The Proud Heritage of the 'Prevailing White Wage'
By Vin Suprynowicz
[email protected]
Special to The Libertarian Enterprise
Among the many uncataloged sins of the octopus-like government
we've managed to develop over the past eight decades is the damage
done by bureaucratic "happy-talk" to the plain meaning of English
words.
Government raises organized euphemism to a high art. When
lawmakers and their busy scribes want to take more money from
wage-earners and hand it to big campaign contributors who happen to
be in the business of building schools, soup kitchens, or women's
shelters, they're not going to call said legislation the
"Construction Magnates' Pay-off Bill." No, no. It's the "Woman and
Child Safety Act of 1997."
Likewise, the politically naive might assume the proper way to
determine the "prevailing wage" for a given public works project
would be to place ads, offering to pay $10 per hour.
If not enough qualified workers showed up in answer to that offer,
subsequent ads might offer $12 per hour, then $14, then $16, until a
price was found at which sufficient workers of adequate skill were
willing to commit to the project.

__Source records__:
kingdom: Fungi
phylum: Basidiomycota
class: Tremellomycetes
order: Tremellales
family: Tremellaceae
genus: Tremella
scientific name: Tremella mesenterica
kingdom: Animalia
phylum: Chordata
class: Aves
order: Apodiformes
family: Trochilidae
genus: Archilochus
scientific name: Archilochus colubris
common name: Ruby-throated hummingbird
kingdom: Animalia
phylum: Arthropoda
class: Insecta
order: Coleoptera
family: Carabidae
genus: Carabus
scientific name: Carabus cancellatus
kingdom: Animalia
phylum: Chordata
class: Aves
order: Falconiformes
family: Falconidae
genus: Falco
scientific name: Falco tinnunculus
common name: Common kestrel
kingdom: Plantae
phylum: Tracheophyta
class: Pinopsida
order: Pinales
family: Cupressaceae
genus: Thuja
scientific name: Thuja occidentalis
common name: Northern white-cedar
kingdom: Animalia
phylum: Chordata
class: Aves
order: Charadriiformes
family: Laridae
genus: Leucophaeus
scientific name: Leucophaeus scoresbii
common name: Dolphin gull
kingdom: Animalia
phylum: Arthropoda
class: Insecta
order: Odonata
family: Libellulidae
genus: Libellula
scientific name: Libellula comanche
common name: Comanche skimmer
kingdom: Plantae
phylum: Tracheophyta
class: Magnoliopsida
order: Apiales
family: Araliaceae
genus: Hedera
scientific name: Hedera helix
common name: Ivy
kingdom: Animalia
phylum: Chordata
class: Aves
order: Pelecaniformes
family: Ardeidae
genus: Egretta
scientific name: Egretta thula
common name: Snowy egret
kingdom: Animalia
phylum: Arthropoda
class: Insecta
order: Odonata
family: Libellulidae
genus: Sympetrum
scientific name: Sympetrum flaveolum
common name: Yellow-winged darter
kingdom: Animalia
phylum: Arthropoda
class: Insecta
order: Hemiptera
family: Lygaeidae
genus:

__Directions__:
A. Write out the essay on the prevailing wage word for word, from "If not enough" to "to the project.".
B. Answer these questions using the essay on the prevailing wage.
(i) Over how many decades does the essay say the government has been developed?
(ii) What year appears in the name of the act the essay cites?
(iii) What hourly rate would the first subsequent ads offer after the initial $10?
The rows bear no relation to the essay on the prevailing wage.

__Solution list__:
A.
If not enough qualified workers showed up in answer to that offer,
subsequent ads might offer $12 per hour, then $14, then $16, until a
price was found at which sufficient workers of adequate skill were
willing to commit to the project.

B.
(i) Eight decades.
(ii) 1997.
(iii) $12 per hour.